» TASK DATA

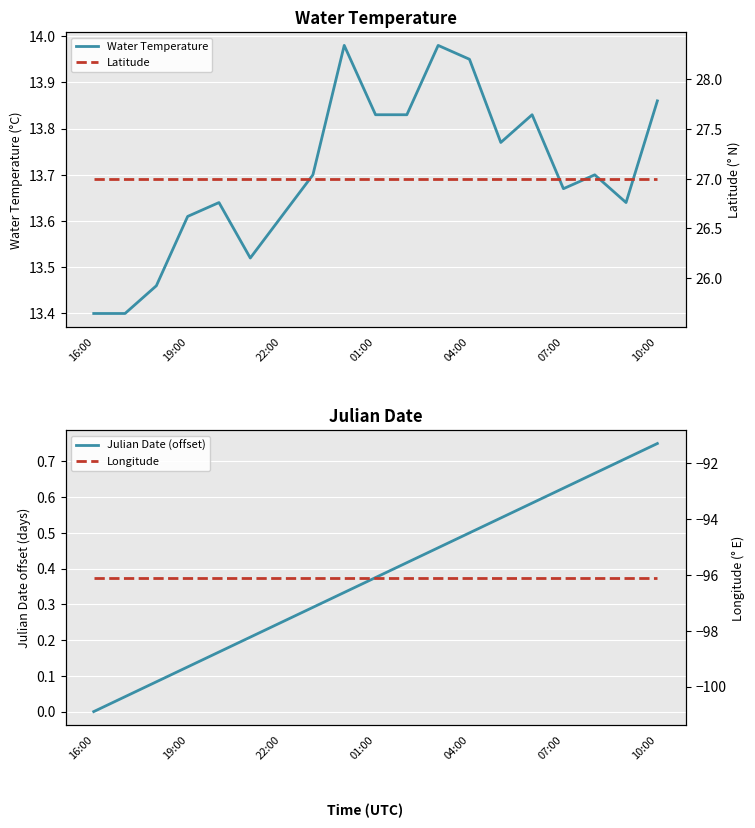

How many lines are shown in the chart?

4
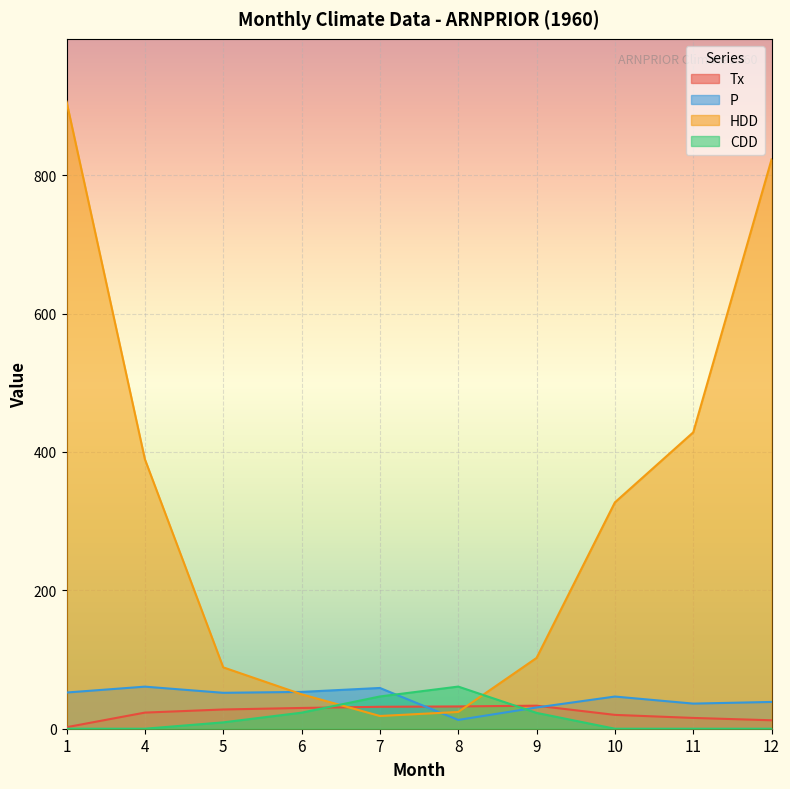

At which category does HDD reach its first local valley?

7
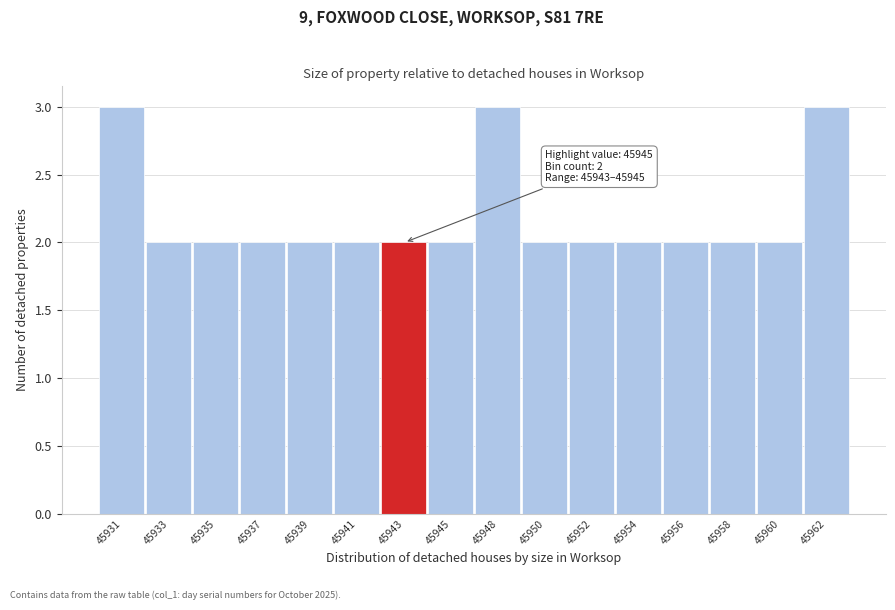

Reading left to right, what are all the values shown in this chart?

3	2	2	2	2	2	2	2	3	2	2	2	2	2	2	3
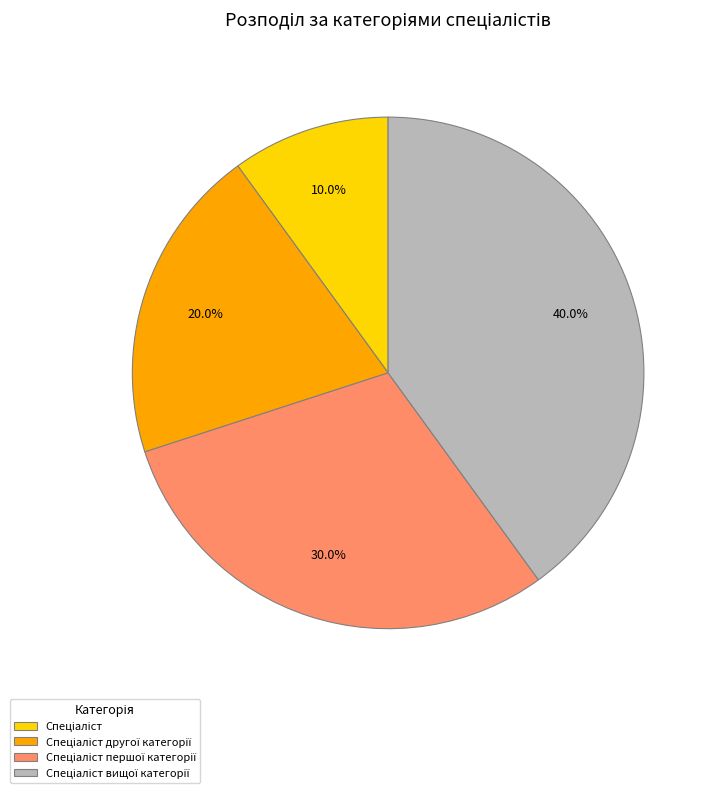

Is there a majority slice in this chart?

No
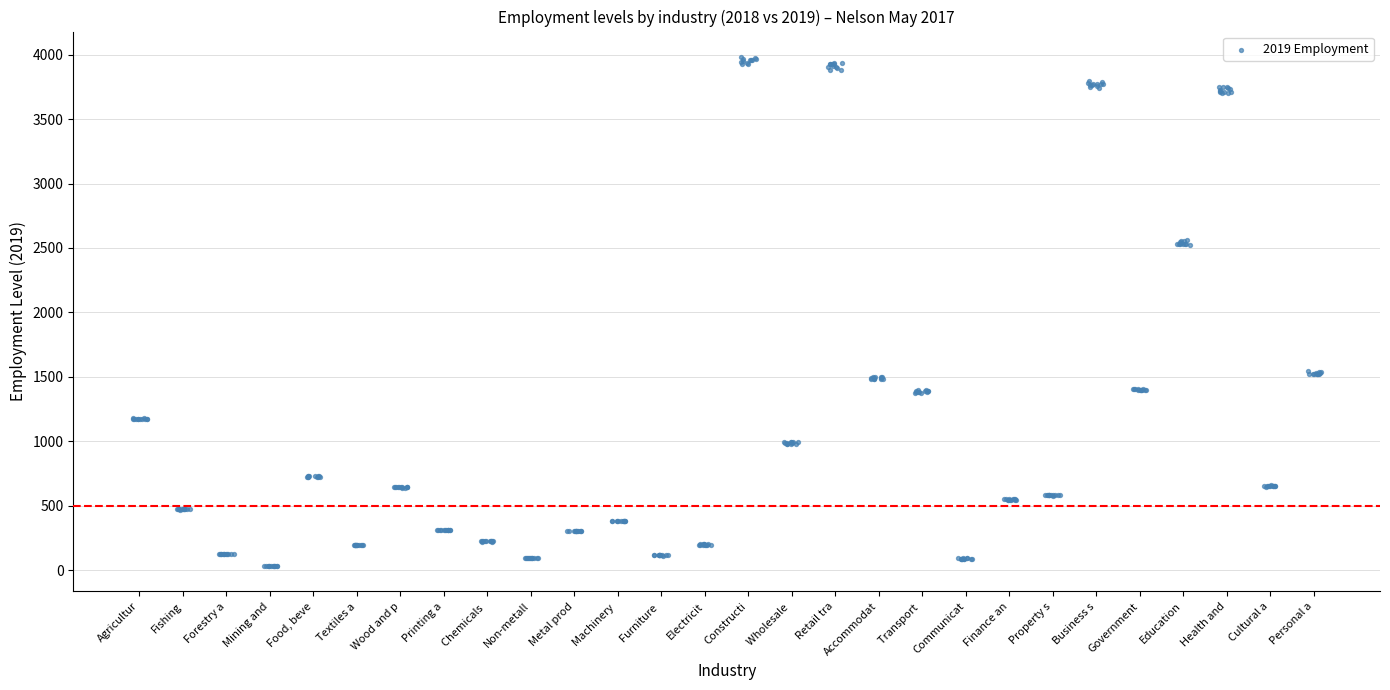

What is the range of X values (max minus min)?

27.3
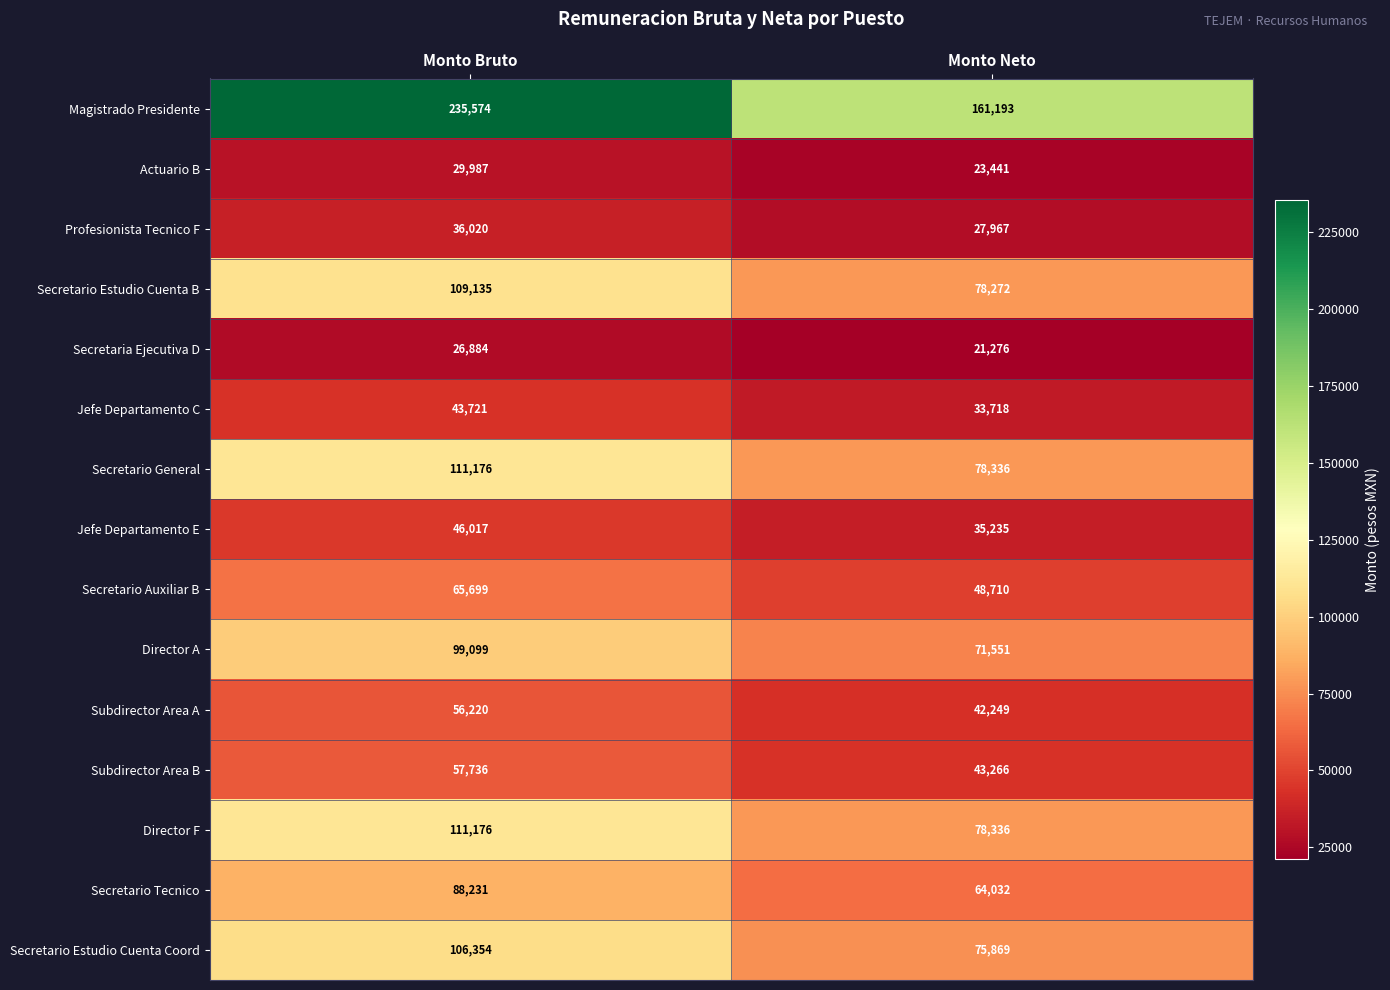

At which category does the chart reach its minimum across all series?

Monto Neto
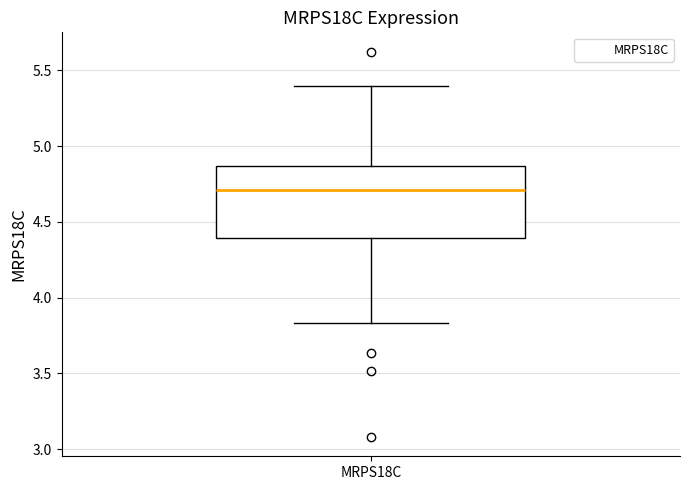

Where is the upper edge of the box for MRPS18C on the y-axis? The values are not printed on the chart, so give them approximately, as read against the axis.

4.85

» TASK DESCRIPTION
Pull out every line in the entries above that has the word "this" in it, and copy each of those lines.

» EXERCISE ANSWER
Reading left to right, what are all the values shown in this chart?
Is there a majority slice in this chart?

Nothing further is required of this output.